Nei panni degli altri


“Mettersi nei panni degli altri” – “nelle scarpe” per gli anglosassoni – è praticamente la religione di stato del buonismo. La frase descrive uno strumento di tipo “empatico”: l’uso di assumere, o far assumere, il punto di vista dell’interlocutore come una tecnica di persuasione. Il credo empatico è talmente radicato che lo si dà per scontato, senza esaminarlo.

“Se riesci a comprendere, a sentire, la mia visione del mondo allora dovrai per forza abbracciare la mia opinione”. 

Ma la tecnica funziona davvero? C’è una nuova e interessante ricerca i cui risultati suggeriscono che spesso ottenga esattamente l’opposto del risultato desiderato, facendo irrigidire le opinioni dell’interlocutore anziché ammorbidirle. Lo studio – Perspective Taking and Self-Persuasion: Why ‘Putting Yourself in Their Shoes’ Reduces Openness to Attitude Change, di Rhia Catapano, Zakary Tormala e Derek Rucker, i primi di Stanford e il terzo della Northwestern University – è stato fatto attraverso tre indagini compiute su un campione totale di 2.734 persone. I ricercatori – che amano molto il gergo sociologico – trovano che “assumere la prospettiva di qualcuno che sostiene una visione controattitudinale abbassa la ricettività di quella visione e riduce il cambiamento d’attitudine” – cioè, mettersi temporaneamente nei panni di un’altro può benissimo rafforzare anziché diluire l’opinione contraria.

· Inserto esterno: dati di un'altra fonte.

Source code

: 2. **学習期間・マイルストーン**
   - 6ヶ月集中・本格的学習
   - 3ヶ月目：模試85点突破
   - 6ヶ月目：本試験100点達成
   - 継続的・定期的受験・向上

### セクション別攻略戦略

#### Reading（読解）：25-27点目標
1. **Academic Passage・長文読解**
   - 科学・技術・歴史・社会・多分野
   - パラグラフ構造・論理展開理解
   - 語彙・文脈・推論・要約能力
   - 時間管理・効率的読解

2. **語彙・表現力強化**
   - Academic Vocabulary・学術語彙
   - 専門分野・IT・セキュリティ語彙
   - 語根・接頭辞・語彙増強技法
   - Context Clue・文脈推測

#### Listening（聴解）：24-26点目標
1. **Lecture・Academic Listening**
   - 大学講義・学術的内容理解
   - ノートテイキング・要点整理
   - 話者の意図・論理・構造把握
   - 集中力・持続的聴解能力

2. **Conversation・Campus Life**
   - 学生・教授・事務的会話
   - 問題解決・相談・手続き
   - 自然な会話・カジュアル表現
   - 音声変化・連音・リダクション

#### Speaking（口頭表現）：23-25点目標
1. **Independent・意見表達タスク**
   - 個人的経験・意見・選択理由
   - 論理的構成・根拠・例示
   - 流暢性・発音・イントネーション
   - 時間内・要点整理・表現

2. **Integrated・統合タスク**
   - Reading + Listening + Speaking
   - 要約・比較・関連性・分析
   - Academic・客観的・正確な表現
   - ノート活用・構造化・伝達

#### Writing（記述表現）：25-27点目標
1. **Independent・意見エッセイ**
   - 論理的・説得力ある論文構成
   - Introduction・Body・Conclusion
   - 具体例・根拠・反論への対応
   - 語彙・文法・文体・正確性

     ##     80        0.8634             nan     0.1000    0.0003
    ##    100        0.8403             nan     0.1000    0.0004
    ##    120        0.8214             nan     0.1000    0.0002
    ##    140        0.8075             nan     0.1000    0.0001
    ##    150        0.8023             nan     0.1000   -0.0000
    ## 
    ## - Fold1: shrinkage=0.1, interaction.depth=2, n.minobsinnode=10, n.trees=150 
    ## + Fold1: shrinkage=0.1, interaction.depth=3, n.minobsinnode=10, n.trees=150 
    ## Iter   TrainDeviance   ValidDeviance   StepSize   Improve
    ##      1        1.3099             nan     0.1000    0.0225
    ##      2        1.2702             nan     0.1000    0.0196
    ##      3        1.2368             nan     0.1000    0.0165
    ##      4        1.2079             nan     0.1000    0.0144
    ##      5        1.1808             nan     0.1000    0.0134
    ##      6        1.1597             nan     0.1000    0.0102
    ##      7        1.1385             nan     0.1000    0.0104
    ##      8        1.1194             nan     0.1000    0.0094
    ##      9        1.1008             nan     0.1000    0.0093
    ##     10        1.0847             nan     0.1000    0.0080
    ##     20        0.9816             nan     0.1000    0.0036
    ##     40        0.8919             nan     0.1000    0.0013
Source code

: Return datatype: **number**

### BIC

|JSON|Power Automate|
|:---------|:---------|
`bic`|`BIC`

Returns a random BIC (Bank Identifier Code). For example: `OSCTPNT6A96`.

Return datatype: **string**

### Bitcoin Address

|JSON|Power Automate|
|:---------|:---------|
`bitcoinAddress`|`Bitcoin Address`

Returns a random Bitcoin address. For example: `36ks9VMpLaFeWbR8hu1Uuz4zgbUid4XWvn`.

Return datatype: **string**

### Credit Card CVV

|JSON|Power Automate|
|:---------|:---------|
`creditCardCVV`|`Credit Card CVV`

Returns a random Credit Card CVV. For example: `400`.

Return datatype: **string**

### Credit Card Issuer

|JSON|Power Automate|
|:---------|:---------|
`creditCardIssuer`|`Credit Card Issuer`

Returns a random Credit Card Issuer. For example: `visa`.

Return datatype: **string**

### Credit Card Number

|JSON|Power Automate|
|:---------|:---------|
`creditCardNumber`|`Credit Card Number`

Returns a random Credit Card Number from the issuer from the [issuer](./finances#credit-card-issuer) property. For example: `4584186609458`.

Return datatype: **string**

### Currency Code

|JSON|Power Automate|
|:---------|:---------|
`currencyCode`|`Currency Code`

Attribuiscono l’effetto al meccanismo della “congruenza dei valori”: “Individui che prendono la prospettiva dell’opposizione si trovano a concepire argomenti non congruenti con i propri valori, diminuendo la ricettività al cambiamento d’opinione”…Concedono che l’effetto “è attenuato quando le persone prendono la prospettiva di qualcuno che mantiene un’opinione controattitudinale, ma possiede un corredo di valori simili”. Per dire, va meglio quando predichi ai correligionari.